The assailant is wearing a mask in Florida during the dog days of summer—never a good sign. My target sees the barrel of a gun raised to his head just in time. He flips around and knocks the man in the mask off balance.

One shot goes wide.

Two people in the house burst through the front door. A man I haven’t identified yet takes the kill shot, and Adder falls to the ground.

That’s when the getaway car comes into view. Tires squeal on pavement and a barrage of gunfire hits the house.

A guy who came from inside the house is hit in the shoulder when he tries to pick up the bags of money. Two others return fire toward the street. So many bullets fly, it’s good this happened in the early morning hours, or someone would’ve been caught by a stray.

We watch the car speed off. The second guy who got hit is dragged to a van in the driveway by the other two. The only thing they bothered to grab were the bags that had fallen next to Adder’s dead body.

“That was fast,” Brax said. “The office flagged both plates in the system. We’ll see if the license plate readers pick them up around town.”

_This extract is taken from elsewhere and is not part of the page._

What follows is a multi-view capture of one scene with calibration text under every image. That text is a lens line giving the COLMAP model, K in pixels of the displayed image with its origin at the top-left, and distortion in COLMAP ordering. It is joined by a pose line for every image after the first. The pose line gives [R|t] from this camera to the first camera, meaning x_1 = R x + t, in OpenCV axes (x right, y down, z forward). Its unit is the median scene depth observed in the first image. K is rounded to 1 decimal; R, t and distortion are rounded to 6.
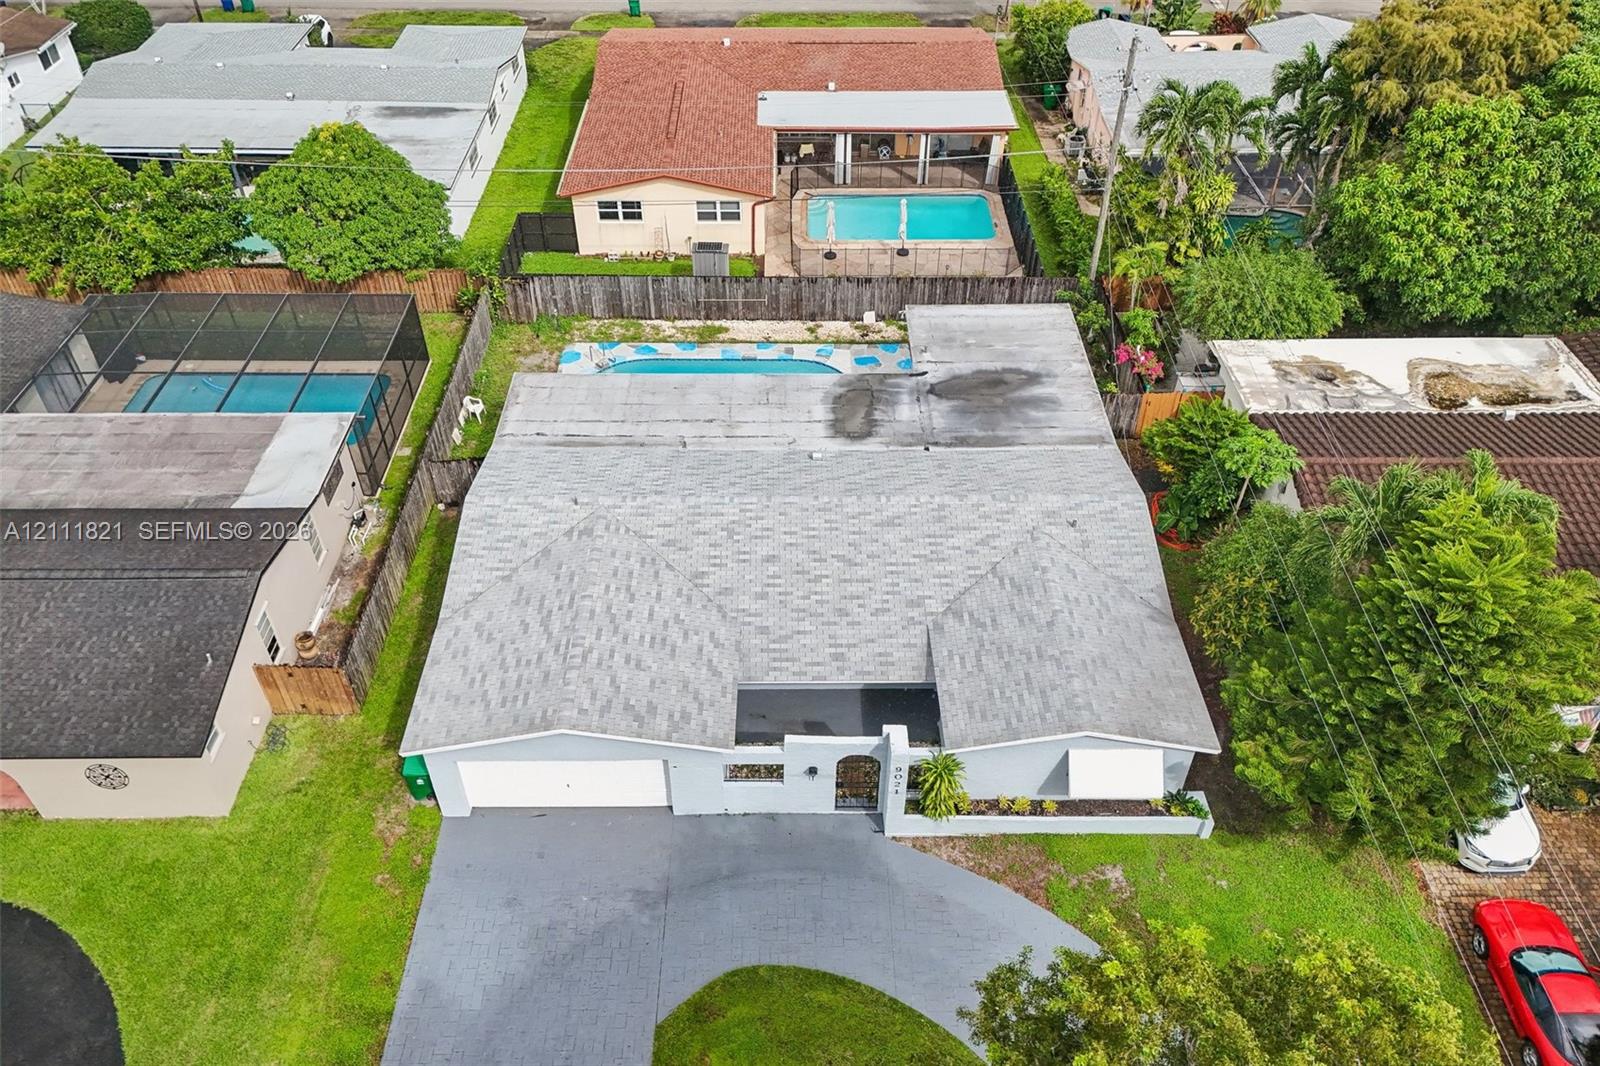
lens RADIAL K [[1170.8, 0, 800.0], [0, 1170.8, 533.0], [0, 0, 1]] dist [0.067332, -0.058705]
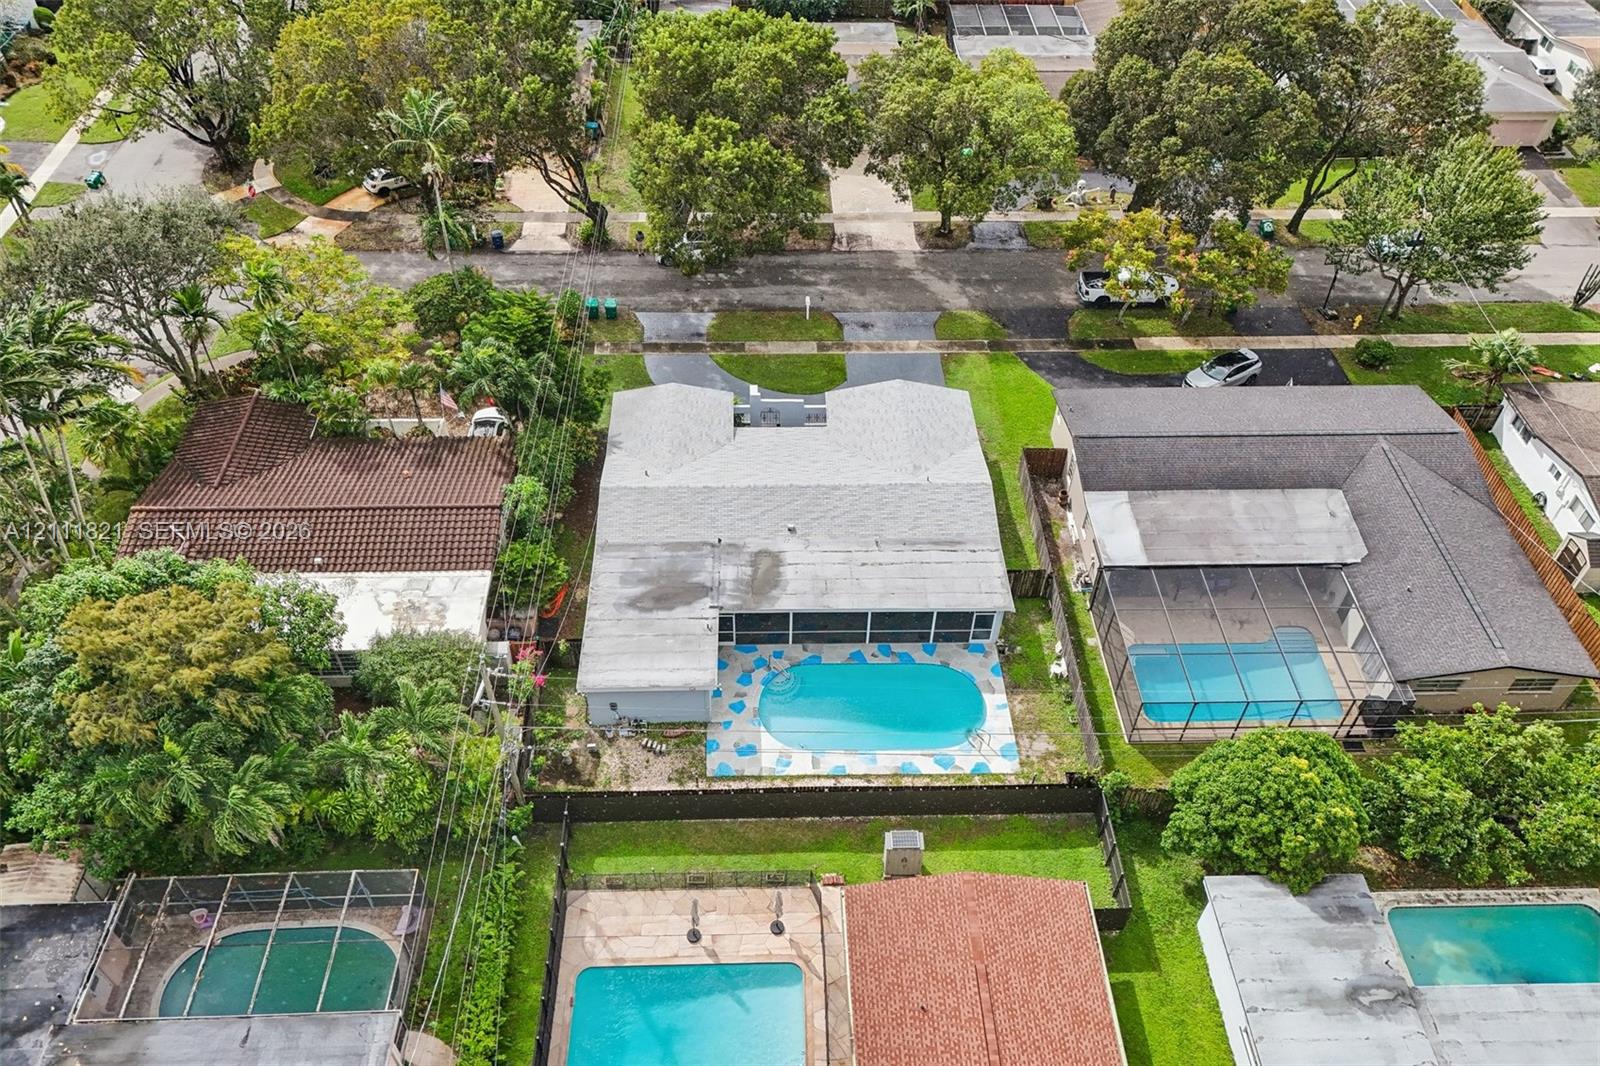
lens RADIAL K [[1170.8, 0, 800.0], [0, 1170.8, 533.0], [0, 0, 1]] dist [0.067332, -0.058705]
pose [[-0.999543, 0.002105, -0.030158, 0.038440], [-0.030007, 0.052196, 0.998186, -1.287257], [0.003675, 0.998635, -0.052109, 0.857363]]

“I’ll get surveillance on the other known locations.” I sigh and look around the house. I’m not sure things could’ve been worse. Adder is dead and the stash house is burned. “They’ll turn up eventually, even if they don’t come back here.”

“There won’t be anything to come back for in about another hour,” Carl quips. “Time to get this shit hauled out and logged into evidence. I’ll catch up with you later.”

“Let’s get out of here before the media realizes the feds showed up and report it to the world,” Tim says. “Shit like this always happens on the weekend. I have a tee time this afternoon that I’m going to have to cancel.”